*** Dataset entries ***

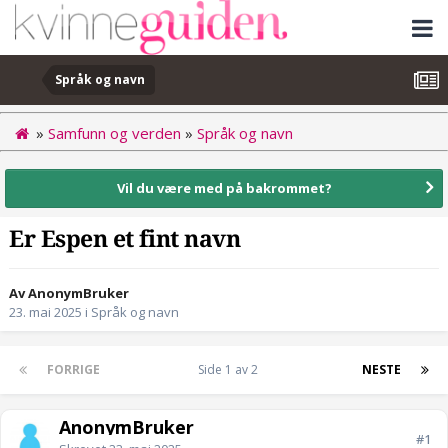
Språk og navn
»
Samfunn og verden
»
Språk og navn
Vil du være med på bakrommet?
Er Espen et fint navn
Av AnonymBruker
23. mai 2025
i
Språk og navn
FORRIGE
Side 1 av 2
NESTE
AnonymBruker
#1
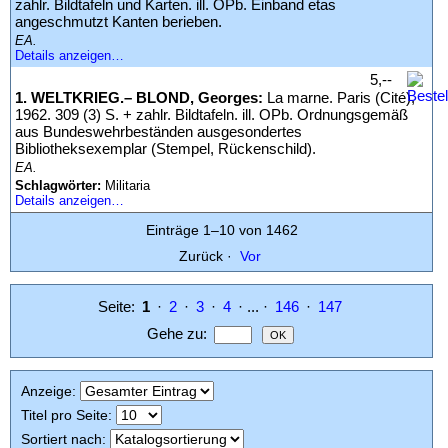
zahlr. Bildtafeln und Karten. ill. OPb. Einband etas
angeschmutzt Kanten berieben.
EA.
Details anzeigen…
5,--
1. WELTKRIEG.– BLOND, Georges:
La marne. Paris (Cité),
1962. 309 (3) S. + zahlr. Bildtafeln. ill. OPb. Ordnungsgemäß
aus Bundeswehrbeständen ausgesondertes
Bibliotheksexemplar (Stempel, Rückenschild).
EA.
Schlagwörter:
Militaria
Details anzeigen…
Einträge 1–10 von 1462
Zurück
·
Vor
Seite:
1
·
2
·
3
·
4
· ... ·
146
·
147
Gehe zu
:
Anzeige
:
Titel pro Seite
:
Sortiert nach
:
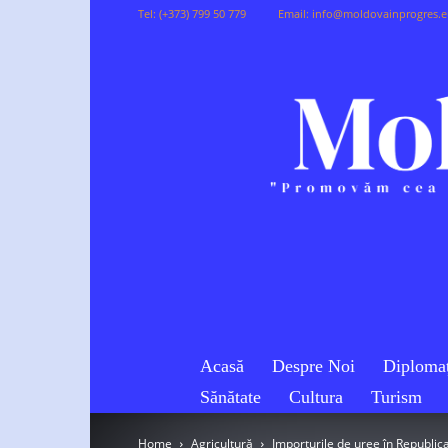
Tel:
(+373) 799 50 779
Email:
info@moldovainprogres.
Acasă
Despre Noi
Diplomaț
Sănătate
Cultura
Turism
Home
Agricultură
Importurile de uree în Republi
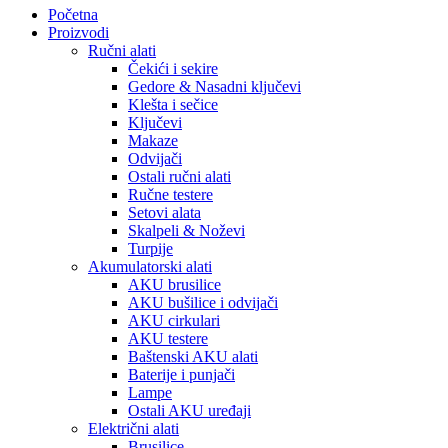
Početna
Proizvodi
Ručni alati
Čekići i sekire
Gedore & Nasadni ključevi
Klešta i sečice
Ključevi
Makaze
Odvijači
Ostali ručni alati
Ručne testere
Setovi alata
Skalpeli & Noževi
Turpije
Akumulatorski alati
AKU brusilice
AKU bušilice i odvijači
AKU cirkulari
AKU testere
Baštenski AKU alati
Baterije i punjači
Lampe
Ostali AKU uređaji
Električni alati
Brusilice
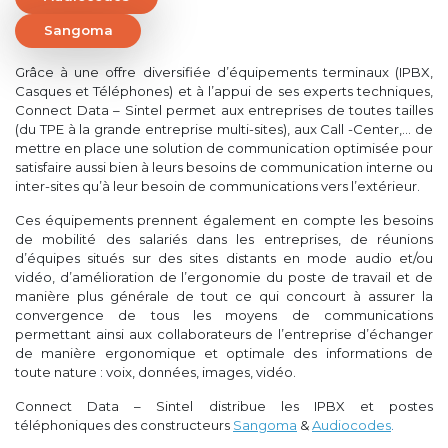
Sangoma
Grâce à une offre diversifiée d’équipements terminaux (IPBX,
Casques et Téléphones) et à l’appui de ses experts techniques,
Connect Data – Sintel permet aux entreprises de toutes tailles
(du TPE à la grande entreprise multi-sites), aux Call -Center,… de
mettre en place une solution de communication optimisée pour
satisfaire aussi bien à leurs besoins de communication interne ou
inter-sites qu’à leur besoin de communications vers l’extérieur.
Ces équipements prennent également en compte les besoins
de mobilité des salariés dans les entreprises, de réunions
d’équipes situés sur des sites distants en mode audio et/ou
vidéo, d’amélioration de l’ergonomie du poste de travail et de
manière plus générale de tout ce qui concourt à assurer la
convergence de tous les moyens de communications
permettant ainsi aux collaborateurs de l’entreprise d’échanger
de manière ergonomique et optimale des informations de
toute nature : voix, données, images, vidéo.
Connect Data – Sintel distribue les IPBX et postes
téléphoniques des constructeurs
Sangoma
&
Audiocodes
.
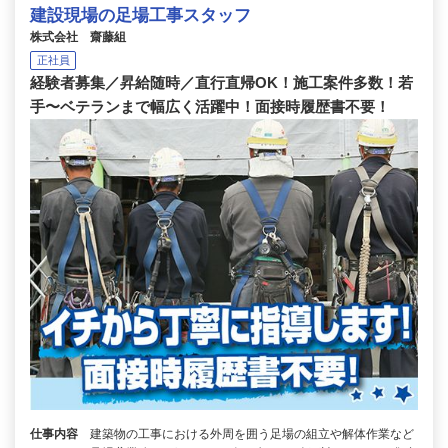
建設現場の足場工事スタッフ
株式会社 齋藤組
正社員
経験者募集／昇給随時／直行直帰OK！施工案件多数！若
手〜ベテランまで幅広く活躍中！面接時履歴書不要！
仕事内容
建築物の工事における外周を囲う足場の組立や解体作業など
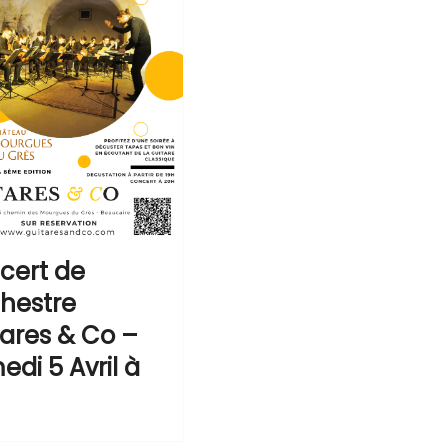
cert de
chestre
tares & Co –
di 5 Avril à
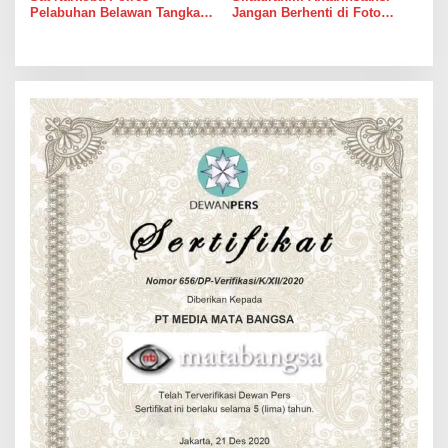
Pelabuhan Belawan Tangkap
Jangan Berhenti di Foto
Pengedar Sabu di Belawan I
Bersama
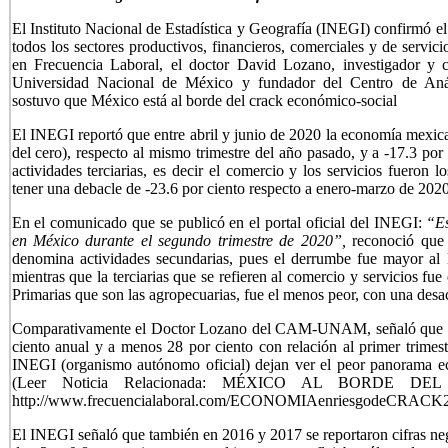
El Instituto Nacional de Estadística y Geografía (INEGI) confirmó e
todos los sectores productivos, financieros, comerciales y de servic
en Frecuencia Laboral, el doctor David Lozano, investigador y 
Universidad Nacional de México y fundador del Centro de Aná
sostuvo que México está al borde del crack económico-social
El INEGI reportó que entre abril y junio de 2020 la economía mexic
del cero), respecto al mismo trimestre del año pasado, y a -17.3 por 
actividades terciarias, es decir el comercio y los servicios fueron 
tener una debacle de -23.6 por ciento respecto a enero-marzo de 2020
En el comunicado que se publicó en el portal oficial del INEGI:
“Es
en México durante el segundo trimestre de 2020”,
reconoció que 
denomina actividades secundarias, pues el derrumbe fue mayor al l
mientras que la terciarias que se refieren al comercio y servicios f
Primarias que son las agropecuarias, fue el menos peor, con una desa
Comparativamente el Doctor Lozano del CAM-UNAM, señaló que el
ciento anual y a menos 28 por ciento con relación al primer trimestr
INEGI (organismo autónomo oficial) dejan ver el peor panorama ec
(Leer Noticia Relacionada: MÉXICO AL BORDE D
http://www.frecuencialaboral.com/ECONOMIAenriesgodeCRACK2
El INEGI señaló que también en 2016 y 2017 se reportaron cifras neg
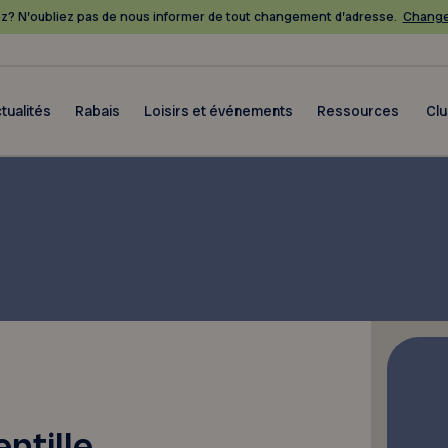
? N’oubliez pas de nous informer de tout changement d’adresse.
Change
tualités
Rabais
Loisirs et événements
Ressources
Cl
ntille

***

Problem to solve: Gather every line in the items above that contains the word "servicios", and treat uppercase and lowercase letters as different.

Task response:
actividades terciarias, es decir el comercio y los servicios fueron 
mientras que la terciarias que se refieren al comercio y servicios f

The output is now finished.